■ **WHAT TO DO**: Below are the records. Gather each line that holds "секції".

■ **MATERIAL TO PROCESS**:
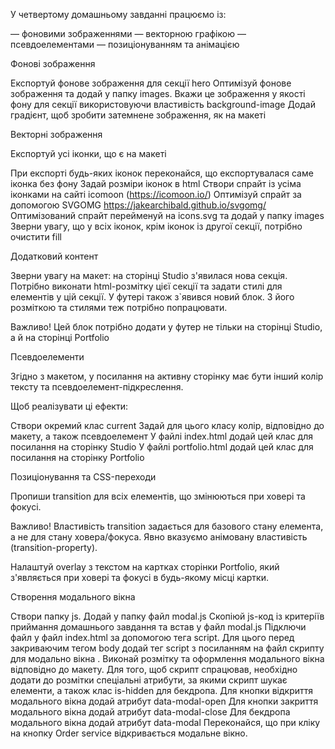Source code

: У четвертому домашньому завданні працюємо із:

— фоновими зображеннями
— векторною графікою
— псевдоелементами
— позиціонуванням та анімацією

Фонові зображення

Експортуй фонове зображення для секції hero
Оптимізуй фонове зображення та додай у папку images.
Вкажи це зображення у якості фону для секції використовуючи властивість background-image
Додай градієнт, щоб зробити затемнене зображення, як на макеті

Векторні зображення

Експортуй усі іконки, що є на макеті

При експорті будь-яких іконок переконайся, що експортувалася саме іконка без фону
Задай розміри іконок в html
Створи спрайт із усіма іконками на сайті icomoon (https://icomoon.io/)
Оптимізуй спрайт за допомогою SVGOMG https://jakearchibald.github.io/svgomg/
Оптимізований спрайт перейменуй на icons.svg та додай у папку images
Зверни увагу, що у всіх іконок, крім іконок із другої секції, потрібно очистити fill

Додатковий контент

Зверни увагу на макет: на сторінці Studio з'явилася нова секція. Потрібно виконати html-розмітку цієї секції та задати стилі для елементів у цій секції.
У футері також з`явився новий блок. З його розміткою та стилями теж потрібно попрацювати.

Важливо! Цей блок потрібно додати у футер не тільки на сторінці Studio, а й на сторінці Portfolio

Псевдоелементи

Згідно з макетом, у посилання на активну сторінку має бути інший колір тексту та псевдоелемент-підкреслення.

Щоб реалізувати ці ефекти:

Створи окремий клас current
Задай для цього класу колір, відповідно до макету, а також псевдоелемент
У файлі index.html додай цей клас для посилання на сторінку Studio
У файлі portfolio.html додай цей клас для посилання на сторінку Portfolio

Позиціонування та CSS-переходи

Пропиши transition для всіх елементів, що змінюються при ховері та фокусі.

Важливо! Властивість transition задається для базового стану елемента, а не для стану ховера/фокуса. Явно вказуємо анімовану властивість (transition-property).

Налаштуй overlay з текстом на картках сторінки Portfolio, який з'являється при ховері та фокусі в будь-якому місці картки.

Створення модального вікна

Створи папку js. Додай у папку файл modal.js
Скопіюй js-код із критеріїв приймання домашнього завдання та встав у файл modal.js
Підключи файл у файл index.html за допомогою тега script. Для цього перед закриваючим тегом body додай тег script з посиланням на файл скрипту для модально вікна <script src="./js/modal.js"></script> .
Виконай розмітку та оформлення модального вікна відповідно до макету.
Для того, щоб скрипт спрацював, необхідно додати до розмітки спеціальні атрибути, за якими скрипт шукає елементи, а також клас is-hidden для бекдропа. Для кнопки відкриття модального вікна додай атрибут data-modal-open Для кнопки закриття модального вікна додай атрибут data-modal-close Для бекдропа модального вікна додай атрибут data-modal
Переконайся, що при кліку на кнопку Order service відкривається модальне вікно.
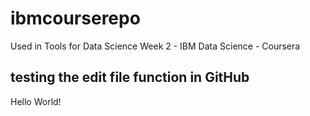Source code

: # ibmcourserepo
Used in Tools for Data Science Week 2 - IBM Data Science - Coursera

## testing the edit file function in GitHub

Hello World!

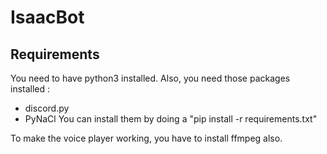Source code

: # IsaacBot

## Requirements

You need to have python3 installed. Also, you need those packages installed :
  - discord.py
  - PyNaCl
You can install them by doing a "pip install -r requirements.txt"
  
To make the voice player working, you have to install ffmpeg also.
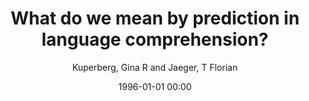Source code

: ---
layout: post
title: What do we mean by prediction in language comprehension?

date: 1996-01-01 00:00
author: Kuperberg, Gina R and Jaeger, T Florian
journal: Language cognition and neuroscience

year: 2016
---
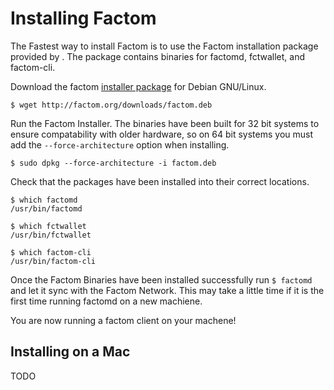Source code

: Installing Factom
===
The Fastest way to install Factom is to use the Factom installation package provided by [](http://factom.org). The package contains binaries for factomd, fctwallet, and factom-cli.

Download the factom [installer package](http://factom.org/downloads/factom.deb) for Debian GNU/Linux.

	$ wget http://factom.org/downloads/factom.deb

Run the Factom Installer. The binaries have been built for 32 bit systems to ensure compatability with older hardware, so on 64 bit systems you must add the ``--force-architecture`` option when installing.

	$ sudo dpkg --force-architecture -i factom.deb

Check that the packages have been installed into their correct locations.

	$ which factomd
	/usr/bin/factomd
	
	$ which fctwallet
	/usr/bin/fctwallet
	
	$ which factom-cli
	/usr/bin/factom-cli

Once the Factom Binaries have been installed successfully run ``$ factomd`` and let it sync with the Factom Network. This may take a little time if it is the first time running factomd on a new machiene.

You are now running a factom client on your machene!

Installing on a Mac
---
TODO
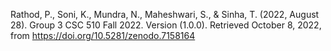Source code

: Rathod, P., Soni, K., Mundra, N., Maheshwari, S., & Sinha, T. (2022, August 28). Group 3 CSC 510 Fall 2022. Version (1.0.0). Retrieved October 8, 2022, from https://doi.org/10.5281/zenodo.7158164
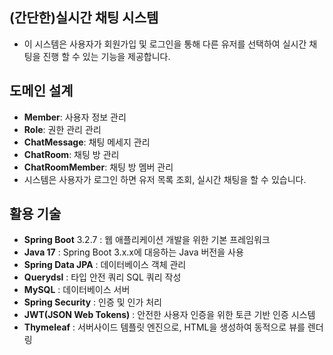 ## (간단한)실시간 채팅 시스템
- 이 시스템은 사용자가 회원가입 및 로그인을 통해 다른 유저를 선택하여 실시간 채팅을 진행 할 수 있는 기능을 제공합니다.

## 도메인 설계
- **Member**: 사용자 정보 관리
- **Role**: 권한 관리 관리
- **ChatMessage**: 채팅 메세지 관리
- **ChatRoom**: 채팅 방 관리
- **ChatRoomMember**: 채팅 방 멤버 관리
- 시스템은 사용자가 로그인 하면 유저 목록 조회, 실시간 채팅을 할 수 있습니다.

## 활용 기술
- **Spring Boot** 3.2.7 : 웹 애플리케이션 개발을 위한 기본 프레임워크
- **Java 17** : Spring Boot 3.x.x에 대응하는 Java 버전을 사용
- **Spring Data JPA** : 데이터베이스 객체 관리
- **Querydsl** : 타입 안전 쿼리 SQL 쿼리 작성
- **MySQL** : 데이터베이스 서버
- **Spring Security** : 인증 및 인가 처리
- **JWT(JSON Web Tokens)** : 안전한 사용자 인증을 위한 토큰 기반 인증 시스템
- **Thymeleaf** : 서버사이드 템플릿 엔진으로, HTML을 생성하여 동적으로 뷰를 렌더링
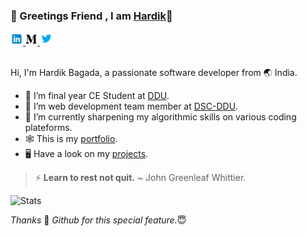 ### :bookmark:	 Greetings Friend , I am [Hardik](https://hardik0307.github.io/)👋

<a href="https://www.linkedin.com/in/hardik-bagada/">
  <img " alt="Hardik Bagada | LinkedIN" width="20px" src="https://raw.githubusercontent.com/Hardik0307/Hardik0307/master/assets/icons8-linkedin.svg" />
</a>
<a href="https://medium.com/@bagadahardik2000">
  <img alt="Hardik's Medium" width="19px" src="/assets/icons8-medium-monogram.png" />
</a>
<a href="https://twitter.com/hrbagada">
  <img  alt="Hardik's Twitter" width="21px" src="/assets/icons8-twitter.png" />
</a>
<br/>
<br/>
	
Hi, I'm Hardik Bagada, a passionate software developer from :earth_asia: India. 

- :diamond_shape_with_a_dot_inside:	 I’m final year CE Student at [DDU](https://ddu.ac.in/).
- 🔭 I’m web development team member at [DSC-DDU](http://www.dscddu.com/).
- 🌱 I’m currently sharpening my algorithmic skills on various coding plateforms.
- :spider_web:	This is my [portfolio](https://hardik0307.github.io/).
- :desktop_computer: Have a look on my [projects](https://github.com/Hardik0307?tab=repositories).
> ⚡  **Learn to rest not quit.** 
> ~ John Greenleaf Whittier.

![Stats](https://github-readme-stats.vercel.app/api?username=Hardik0307&show_icons=true)


*Thanks* :pray: *Github for this special feature.*:innocent:	
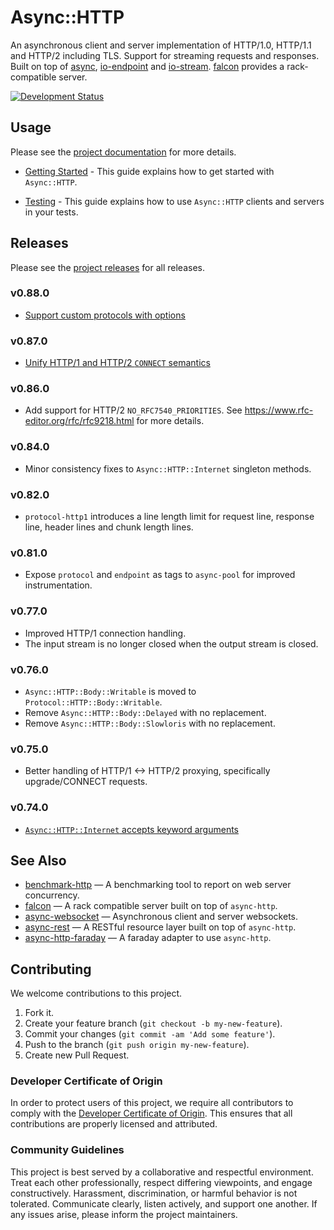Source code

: # Async::HTTP

An asynchronous client and server implementation of HTTP/1.0, HTTP/1.1 and HTTP/2 including TLS. Support for streaming requests and responses. Built on top of [async](https://github.com/socketry/async), [io-endpoint](https://github.com/socketry/io-endpoint) and [io-stream](https://github.com/socketry/io-stream). [falcon](https://github.com/socketry/falcon) provides a rack-compatible server.

[![Development Status](https://github.com/socketry/async-http/workflows/Test/badge.svg)](https://github.com/socketry/async-http/actions?workflow=Test)

## Usage

Please see the [project documentation](https://socketry.github.io/async-http/) for more details.

  - [Getting Started](https://socketry.github.io/async-http/guides/getting-started/index) - This guide explains how to get started with `Async::HTTP`.

  - [Testing](https://socketry.github.io/async-http/guides/testing/index) - This guide explains how to use `Async::HTTP` clients and servers in your tests.

## Releases

Please see the [project releases](https://socketry.github.io/async-http/releases/index) for all releases.

### v0.88.0

  - [Support custom protocols with options](https://socketry.github.io/async-http/releases/index#support-custom-protocols-with-options)

### v0.87.0

  - [Unify HTTP/1 and HTTP/2 `CONNECT` semantics](https://socketry.github.io/async-http/releases/index#unify-http/1-and-http/2-connect-semantics)

### v0.86.0

  - Add support for HTTP/2 `NO_RFC7540_PRIORITIES`. See <https://www.rfc-editor.org/rfc/rfc9218.html> for more details.

### v0.84.0

  - Minor consistency fixes to `Async::HTTP::Internet` singleton methods.

### v0.82.0

  - `protocol-http1` introduces a line length limit for request line, response line, header lines and chunk length lines.

### v0.81.0

  - Expose `protocol` and `endpoint` as tags to `async-pool` for improved instrumentation.

### v0.77.0

  - Improved HTTP/1 connection handling.
  - The input stream is no longer closed when the output stream is closed.

### v0.76.0

  - `Async::HTTP::Body::Writable` is moved to `Protocol::HTTP::Body::Writable`.
  - Remove `Async::HTTP::Body::Delayed` with no replacement.
  - Remove `Async::HTTP::Body::Slowloris` with no replacement.

### v0.75.0

  - Better handling of HTTP/1 \<-\> HTTP/2 proxying, specifically upgrade/CONNECT requests.

### v0.74.0

  - [`Async::HTTP::Internet` accepts keyword arguments](https://socketry.github.io/async-http/releases/index#async::http::internet-accepts-keyword-arguments)

## See Also

  - [benchmark-http](https://github.com/socketry/benchmark-http) — A benchmarking tool to report on web server concurrency.
  - [falcon](https://github.com/socketry/falcon) — A rack compatible server built on top of `async-http`.
  - [async-websocket](https://github.com/socketry/async-websocket) — Asynchronous client and server websockets.
  - [async-rest](https://github.com/socketry/async-rest) — A RESTful resource layer built on top of `async-http`.
  - [async-http-faraday](https://github.com/socketry/async-http-faraday) — A faraday adapter to use `async-http`.

## Contributing

We welcome contributions to this project.

1.  Fork it.
2.  Create your feature branch (`git checkout -b my-new-feature`).
3.  Commit your changes (`git commit -am 'Add some feature'`).
4.  Push to the branch (`git push origin my-new-feature`).
5.  Create new Pull Request.

### Developer Certificate of Origin

In order to protect users of this project, we require all contributors to comply with the [Developer Certificate of Origin](https://developercertificate.org/). This ensures that all contributions are properly licensed and attributed.

### Community Guidelines

This project is best served by a collaborative and respectful environment. Treat each other professionally, respect differing viewpoints, and engage constructively. Harassment, discrimination, or harmful behavior is not tolerated. Communicate clearly, listen actively, and support one another. If any issues arise, please inform the project maintainers.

■ **WRITTEN SOLUTION**:
Експортуй фонове зображення для секції hero
Вкажи це зображення у якості фону для секції використовуючи властивість background-image
Зверни увагу, що у всіх іконок, крім іконок із другої секції, потрібно очистити fill
Зверни увагу на макет: на сторінці Studio з'явилася нова секція. Потрібно виконати html-розмітку цієї секції та задати стилі для елементів у цій секції.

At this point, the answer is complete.